15. The device of claim 14, wherein the analog restoration model circuitry comprises an analog summer configured to sum the analog first noise-injected signal with the biasing signal.
16. A computer-implemented method comprising:
denoising in an analog processing domain an analog signal received at a first input of analog restoration model circuitry, resulting in a first analog denoised signal at a first output of the analog restoration model circuitry;
combining in the analog processing domain a first analog scaled noise signal with the first analog denoised signal, resulting in a first analog noise-injected signal at a second output of the analog noise injection circuitry;
denoising by the analog restoration model circuitry in the analog processing domain the first analog noise-injected signal, resulting in a second analog denoised signal at the first output; and
combining by the analog noise injection circuitry in the analog processing domain a second analog scaled noise signal with the second analog denoised signal, resulting in a second analog noise-injected signal at the second output.

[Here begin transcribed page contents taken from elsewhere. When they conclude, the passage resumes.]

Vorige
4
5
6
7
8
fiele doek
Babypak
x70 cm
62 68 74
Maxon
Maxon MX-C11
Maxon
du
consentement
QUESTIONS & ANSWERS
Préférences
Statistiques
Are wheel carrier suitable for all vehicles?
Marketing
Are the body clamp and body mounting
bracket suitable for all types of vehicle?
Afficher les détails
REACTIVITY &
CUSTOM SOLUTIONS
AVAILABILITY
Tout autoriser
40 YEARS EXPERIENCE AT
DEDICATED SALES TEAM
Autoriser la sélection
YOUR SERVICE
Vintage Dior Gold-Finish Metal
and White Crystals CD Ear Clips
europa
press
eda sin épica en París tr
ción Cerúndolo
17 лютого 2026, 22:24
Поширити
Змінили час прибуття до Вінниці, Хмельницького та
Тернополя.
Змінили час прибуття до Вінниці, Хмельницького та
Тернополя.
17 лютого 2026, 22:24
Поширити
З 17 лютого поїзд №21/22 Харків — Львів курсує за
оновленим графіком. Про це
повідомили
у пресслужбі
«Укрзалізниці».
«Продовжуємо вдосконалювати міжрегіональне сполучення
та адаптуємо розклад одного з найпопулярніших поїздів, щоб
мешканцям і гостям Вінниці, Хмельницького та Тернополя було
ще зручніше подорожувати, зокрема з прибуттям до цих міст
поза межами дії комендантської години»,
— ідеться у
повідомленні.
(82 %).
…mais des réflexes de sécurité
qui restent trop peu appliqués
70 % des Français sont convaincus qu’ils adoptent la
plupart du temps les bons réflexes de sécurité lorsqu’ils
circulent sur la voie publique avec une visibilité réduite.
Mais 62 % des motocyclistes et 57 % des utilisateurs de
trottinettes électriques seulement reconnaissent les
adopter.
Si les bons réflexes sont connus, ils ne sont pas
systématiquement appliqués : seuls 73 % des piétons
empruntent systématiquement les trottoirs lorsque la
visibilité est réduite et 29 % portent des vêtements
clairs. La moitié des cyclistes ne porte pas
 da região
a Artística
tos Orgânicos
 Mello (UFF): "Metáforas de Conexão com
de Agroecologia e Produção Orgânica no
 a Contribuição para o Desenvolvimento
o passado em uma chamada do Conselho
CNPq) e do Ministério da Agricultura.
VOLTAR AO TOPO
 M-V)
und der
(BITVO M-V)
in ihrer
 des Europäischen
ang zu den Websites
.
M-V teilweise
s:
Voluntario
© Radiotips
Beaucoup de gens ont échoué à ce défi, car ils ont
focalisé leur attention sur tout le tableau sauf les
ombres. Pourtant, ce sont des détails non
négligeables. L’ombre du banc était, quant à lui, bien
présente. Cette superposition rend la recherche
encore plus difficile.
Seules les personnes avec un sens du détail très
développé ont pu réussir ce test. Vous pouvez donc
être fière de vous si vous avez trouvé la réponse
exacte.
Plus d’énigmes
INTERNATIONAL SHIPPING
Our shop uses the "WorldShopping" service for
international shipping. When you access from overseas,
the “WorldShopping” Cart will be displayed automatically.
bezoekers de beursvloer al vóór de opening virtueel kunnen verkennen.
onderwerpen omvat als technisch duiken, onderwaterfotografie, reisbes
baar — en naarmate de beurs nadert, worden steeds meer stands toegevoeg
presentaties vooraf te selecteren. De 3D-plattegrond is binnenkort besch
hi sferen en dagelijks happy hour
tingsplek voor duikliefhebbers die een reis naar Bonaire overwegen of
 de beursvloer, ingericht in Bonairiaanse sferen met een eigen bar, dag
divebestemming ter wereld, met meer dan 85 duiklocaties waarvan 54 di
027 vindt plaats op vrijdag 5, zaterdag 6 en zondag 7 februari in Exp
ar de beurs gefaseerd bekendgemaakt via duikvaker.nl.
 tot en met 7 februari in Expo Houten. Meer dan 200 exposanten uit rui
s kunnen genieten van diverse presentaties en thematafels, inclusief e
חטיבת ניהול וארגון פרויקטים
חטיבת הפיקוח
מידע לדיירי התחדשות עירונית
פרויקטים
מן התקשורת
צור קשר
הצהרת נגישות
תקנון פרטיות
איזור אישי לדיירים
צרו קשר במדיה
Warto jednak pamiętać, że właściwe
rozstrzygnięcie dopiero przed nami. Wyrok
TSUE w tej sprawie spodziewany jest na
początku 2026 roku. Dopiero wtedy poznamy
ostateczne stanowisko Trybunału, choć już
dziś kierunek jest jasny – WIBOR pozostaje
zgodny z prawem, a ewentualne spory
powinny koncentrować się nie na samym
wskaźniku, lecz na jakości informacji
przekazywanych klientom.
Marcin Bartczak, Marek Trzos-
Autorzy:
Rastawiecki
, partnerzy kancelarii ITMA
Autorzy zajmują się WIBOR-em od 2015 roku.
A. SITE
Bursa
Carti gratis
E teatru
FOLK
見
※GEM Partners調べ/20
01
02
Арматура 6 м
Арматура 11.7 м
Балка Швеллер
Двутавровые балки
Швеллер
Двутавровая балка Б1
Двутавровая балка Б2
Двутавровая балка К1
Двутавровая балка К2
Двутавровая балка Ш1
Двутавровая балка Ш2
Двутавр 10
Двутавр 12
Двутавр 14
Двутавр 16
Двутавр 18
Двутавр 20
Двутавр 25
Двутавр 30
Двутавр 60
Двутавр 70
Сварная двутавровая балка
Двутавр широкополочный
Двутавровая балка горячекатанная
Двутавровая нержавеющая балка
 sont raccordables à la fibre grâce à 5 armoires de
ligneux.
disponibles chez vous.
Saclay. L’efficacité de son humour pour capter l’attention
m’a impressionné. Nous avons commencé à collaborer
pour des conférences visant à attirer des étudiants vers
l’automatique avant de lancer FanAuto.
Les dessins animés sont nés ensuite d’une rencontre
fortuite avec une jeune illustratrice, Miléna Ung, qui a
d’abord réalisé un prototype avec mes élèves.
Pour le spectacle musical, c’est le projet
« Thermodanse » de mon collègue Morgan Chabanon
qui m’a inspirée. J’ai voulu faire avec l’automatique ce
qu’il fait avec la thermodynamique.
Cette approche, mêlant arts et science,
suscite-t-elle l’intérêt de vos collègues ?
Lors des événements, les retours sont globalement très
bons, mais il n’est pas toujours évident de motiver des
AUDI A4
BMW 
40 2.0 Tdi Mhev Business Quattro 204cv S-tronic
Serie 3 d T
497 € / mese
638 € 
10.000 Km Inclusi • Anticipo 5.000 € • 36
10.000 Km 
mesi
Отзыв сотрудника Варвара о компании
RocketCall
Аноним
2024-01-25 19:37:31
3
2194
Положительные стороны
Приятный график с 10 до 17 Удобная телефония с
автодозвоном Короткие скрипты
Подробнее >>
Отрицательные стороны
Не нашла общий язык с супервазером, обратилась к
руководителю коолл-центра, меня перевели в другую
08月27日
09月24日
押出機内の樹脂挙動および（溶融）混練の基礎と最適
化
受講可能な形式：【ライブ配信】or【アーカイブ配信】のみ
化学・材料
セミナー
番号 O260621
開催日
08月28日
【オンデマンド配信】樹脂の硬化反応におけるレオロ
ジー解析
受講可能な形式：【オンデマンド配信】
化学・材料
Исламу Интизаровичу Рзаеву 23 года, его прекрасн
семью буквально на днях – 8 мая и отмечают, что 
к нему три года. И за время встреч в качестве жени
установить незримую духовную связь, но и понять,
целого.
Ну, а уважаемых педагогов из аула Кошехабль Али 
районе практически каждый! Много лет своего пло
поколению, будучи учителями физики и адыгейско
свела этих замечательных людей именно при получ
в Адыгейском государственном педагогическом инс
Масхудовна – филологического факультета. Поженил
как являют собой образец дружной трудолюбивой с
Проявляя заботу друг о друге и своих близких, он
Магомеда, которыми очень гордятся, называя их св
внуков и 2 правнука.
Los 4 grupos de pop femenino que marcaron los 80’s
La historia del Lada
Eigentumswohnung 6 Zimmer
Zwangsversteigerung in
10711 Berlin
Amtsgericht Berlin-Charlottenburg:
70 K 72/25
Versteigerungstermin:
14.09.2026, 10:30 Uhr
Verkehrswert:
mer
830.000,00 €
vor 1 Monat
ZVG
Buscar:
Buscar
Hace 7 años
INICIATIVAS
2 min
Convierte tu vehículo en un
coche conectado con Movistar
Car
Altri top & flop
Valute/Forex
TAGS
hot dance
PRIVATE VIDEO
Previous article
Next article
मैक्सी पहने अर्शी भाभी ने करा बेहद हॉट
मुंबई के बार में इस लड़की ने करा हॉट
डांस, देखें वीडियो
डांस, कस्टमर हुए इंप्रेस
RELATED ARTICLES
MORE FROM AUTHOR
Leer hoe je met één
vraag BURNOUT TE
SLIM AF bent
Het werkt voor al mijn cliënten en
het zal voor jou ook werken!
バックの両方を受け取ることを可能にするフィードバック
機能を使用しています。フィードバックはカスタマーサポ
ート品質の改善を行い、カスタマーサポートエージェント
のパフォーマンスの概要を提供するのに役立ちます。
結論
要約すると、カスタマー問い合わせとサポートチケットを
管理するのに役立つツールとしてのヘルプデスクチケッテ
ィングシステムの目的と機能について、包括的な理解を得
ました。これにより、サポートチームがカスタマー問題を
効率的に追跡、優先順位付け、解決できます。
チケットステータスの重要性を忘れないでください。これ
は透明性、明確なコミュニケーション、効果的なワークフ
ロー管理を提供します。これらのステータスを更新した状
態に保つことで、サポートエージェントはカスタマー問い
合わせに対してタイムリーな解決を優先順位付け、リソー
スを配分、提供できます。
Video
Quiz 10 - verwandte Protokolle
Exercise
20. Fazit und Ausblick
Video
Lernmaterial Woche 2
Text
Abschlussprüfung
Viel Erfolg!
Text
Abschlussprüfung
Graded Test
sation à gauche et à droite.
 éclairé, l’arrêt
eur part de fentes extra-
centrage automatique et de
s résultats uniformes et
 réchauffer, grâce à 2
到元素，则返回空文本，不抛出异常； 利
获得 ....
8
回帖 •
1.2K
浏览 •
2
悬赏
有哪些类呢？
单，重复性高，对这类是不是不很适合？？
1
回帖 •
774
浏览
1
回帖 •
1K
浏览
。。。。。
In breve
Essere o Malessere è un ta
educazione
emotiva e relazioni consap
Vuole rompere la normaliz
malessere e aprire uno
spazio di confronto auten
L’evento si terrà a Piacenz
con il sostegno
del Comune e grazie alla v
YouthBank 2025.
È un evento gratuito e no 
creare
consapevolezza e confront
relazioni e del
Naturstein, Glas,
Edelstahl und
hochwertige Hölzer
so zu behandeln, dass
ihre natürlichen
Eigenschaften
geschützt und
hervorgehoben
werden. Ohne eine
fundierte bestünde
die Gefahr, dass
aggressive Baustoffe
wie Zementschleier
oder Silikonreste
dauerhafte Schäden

17. The method of claim 16, comprising causing the analog noise injection circuitry to generate a series of analog noise-injected signals at the second output based on successive feedback though the analog restoration model circuitry and the analog noise injection circuitry.
18. The method of claim 17, comprising:
detecting invariance between an nth analog noise-injected signal of the series of analog noise-injected signals and an (n+1)th analog noise injected signal of the series of analog noise-injected signals;
reading the (n+1)th analog noise injected signal in a digital domain, resulting in an output vector;
decoding the output vector in the digital domain, resulting in an output object.
19. The method of claim 18, wherein generating an output object comprises generating image data or audio data.
20. The method of claim 16, wherein the second analog noise-injected signal encodes image data or audio data.